Dün İzmir'in,  Ege'nin en köklü gazetesinin birinci sayfa haberini okuduğumda aklım yerinden çıktı.

İstanbul'da iş yapamayan, yazıları okunmayan, “Gazeteciyim” diyen adamları, gazeteci çöplüğüne dönen İzmir'e gönderenlerin adamı olan bir şahsın sözüm ona köşe yazısını okudum.

Gazeteci olmadığımı her platformda konuşurum.

Gazetecilik okuyan genç çocukların yanında, “Gazeteciyim” demeye utananlardan biriyim.

Gazeteciyim diye geçinen kişilerin karşısında hasbelkader köşe yazmaya başlamıştım.

Mütevazı olmaya gerek yok, okunan bir köşe yazarı olduğumu düşünüyorum.

Dedim ya, “Gazeteci çöplüğüne dönmüş İzmir” diye.

Yıllardır bu şehirde tanımadığım bir arkadaş dün Mustafa Karabağlı diye bir iş insanımız için köşe yazısı yazmış.

Hayatımda karşı karşıya gelmediğim bir iş insanı Mustafa Karabağlı.

İyi bir iş insanı olduğunu bir televizyon kanalı aldığında duymuştum.

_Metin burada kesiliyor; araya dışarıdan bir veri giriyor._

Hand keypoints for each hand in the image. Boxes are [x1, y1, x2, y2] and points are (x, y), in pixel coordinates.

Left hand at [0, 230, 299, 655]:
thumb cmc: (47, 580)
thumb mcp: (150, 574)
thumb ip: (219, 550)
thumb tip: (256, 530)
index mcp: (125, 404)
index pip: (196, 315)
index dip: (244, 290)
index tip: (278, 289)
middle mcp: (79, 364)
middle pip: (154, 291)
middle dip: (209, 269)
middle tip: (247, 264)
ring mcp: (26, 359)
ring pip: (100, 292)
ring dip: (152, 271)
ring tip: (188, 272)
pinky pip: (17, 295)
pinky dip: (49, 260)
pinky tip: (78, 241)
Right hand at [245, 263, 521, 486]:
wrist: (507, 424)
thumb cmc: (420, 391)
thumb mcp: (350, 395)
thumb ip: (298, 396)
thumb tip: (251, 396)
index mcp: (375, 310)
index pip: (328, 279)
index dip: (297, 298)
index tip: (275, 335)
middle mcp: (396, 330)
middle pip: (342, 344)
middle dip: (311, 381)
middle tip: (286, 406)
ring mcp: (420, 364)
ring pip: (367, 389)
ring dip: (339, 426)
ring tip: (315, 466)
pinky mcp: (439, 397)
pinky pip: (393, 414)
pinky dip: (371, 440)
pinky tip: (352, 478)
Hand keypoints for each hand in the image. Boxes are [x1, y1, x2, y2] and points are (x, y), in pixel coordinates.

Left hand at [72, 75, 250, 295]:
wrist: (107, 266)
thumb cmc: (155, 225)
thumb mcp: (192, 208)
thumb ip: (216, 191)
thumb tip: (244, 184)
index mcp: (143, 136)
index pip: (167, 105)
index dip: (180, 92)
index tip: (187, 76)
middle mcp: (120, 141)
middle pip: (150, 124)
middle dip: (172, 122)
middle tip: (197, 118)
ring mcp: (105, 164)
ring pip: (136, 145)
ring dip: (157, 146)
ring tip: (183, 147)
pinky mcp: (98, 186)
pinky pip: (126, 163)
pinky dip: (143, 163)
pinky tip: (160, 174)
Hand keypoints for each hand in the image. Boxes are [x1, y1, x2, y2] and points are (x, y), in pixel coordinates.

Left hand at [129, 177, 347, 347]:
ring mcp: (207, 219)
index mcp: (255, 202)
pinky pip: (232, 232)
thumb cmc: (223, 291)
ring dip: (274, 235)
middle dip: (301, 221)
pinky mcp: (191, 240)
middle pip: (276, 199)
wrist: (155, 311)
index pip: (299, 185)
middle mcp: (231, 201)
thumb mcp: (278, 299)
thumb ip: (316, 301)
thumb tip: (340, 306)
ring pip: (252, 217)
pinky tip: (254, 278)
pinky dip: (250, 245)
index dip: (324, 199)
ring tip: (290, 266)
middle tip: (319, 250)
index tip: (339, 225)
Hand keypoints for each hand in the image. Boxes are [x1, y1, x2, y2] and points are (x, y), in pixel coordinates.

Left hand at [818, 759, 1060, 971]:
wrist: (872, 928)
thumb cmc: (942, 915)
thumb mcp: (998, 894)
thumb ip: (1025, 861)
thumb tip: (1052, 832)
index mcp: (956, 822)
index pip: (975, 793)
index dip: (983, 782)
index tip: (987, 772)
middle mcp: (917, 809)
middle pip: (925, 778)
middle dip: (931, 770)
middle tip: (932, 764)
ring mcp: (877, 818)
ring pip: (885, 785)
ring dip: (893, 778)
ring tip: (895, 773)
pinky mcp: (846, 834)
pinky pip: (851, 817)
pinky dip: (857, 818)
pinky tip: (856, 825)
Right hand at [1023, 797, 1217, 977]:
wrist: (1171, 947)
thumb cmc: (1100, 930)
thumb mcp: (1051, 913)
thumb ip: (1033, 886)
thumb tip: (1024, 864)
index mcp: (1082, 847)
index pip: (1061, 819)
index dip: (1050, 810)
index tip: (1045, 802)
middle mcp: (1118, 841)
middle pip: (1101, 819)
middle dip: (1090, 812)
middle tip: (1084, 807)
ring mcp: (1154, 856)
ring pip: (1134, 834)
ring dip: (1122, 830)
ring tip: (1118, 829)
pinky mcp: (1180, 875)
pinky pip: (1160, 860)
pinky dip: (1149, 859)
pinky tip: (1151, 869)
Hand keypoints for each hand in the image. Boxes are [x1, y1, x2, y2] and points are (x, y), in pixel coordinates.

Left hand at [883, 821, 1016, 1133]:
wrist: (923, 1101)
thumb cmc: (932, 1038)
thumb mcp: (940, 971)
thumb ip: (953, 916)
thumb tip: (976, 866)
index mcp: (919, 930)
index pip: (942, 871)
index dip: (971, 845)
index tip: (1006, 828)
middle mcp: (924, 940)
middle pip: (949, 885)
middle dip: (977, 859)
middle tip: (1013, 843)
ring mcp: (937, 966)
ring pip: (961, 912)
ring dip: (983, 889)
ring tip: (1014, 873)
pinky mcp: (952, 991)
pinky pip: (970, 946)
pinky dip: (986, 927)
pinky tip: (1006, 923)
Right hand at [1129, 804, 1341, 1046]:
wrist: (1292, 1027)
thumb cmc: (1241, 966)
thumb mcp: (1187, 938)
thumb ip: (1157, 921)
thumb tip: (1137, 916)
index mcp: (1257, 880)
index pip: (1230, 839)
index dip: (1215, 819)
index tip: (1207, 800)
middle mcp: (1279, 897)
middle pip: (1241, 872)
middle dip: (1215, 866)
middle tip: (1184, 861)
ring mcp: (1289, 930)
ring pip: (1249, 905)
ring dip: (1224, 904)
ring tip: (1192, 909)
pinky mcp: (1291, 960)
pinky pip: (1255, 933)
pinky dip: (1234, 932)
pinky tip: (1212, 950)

Medyada kendime rakip olarak görmem gereken bir kişi aslında.

O dönem adamın profilini inceleyeyim dedim. Bu köşe yazısını yazan ve  o zihniyetteki insanlar zeki adamları sevmezler biliriz.

Adam ODTÜ gibi bir üniversiteden mezun. 

Türkiye'deki evlere akıllı elektrik saati üreten ve bunun AR-GE'sini yapan çok zeki bir adam.

Ve bu köşe yazısını yazan kişi, bu adam için, “80 milyon para kaptırmış” diye bir köşe yazısı yazmış.

Denizbank olayından bahsediyorum anlamışsınızdır.

Bu köşe yazan arkadaşa tekzip olsun diye dün bir basın açıklaması göndermiş Mustafa Karabağlı.

“Bırakın 80 milyon TL'yi, 8 kuruş kaptırdığım para yok” diyor basın açıklamasında.

Bugün gazetemizde bu basın açıklamasını haber olarak girmiş arkadaşlar.

Ben bu açıklamada değilim.

Ben ticaret yapan iş insanı gibi yazacağım o arkadaşa bunun cevabını.

Bulmuşsun cebinden bir kuruş ödemeden çıkan günlük gazeteyi, istediğime sallarımla olmuyor bu şehirde.

Bu adamın yanında yüzlerce insan çalışıyor, bu adamın eşi var çoluk çocuğu var. Büyük ihtimal bu adam geçmişte medyaya yatırım yaptı diye hedef almışsınız anlaşılan.

Ama yazdığın o gazete 100 küsur yıldır bu şehrin gazetesi. Sakın gazetenin sahiplerine yağcılık olsun diye böyle şeyler yapma. Bu şehir çöp dönüşümü yapılan en önemli şehirlerdendir. O gazetede İzmir'de yaşayan bütün gazetecilerin ve o gazeteyi zamanında yüzbinlerce bayiden satın alıp okuyanın hakkı vardır. Sakın bunu aklından çıkarma.  

Sen şimdi parayı kaptıranlara değil de, parayı kapan ve dolandıran kişiyi de kenara bırak. Yüreğin yetiyorsa, o büyük bankanın bu işin sorumluluğunu üstlenmesini talep et de ben de sana buradan övgüler yağdırayım.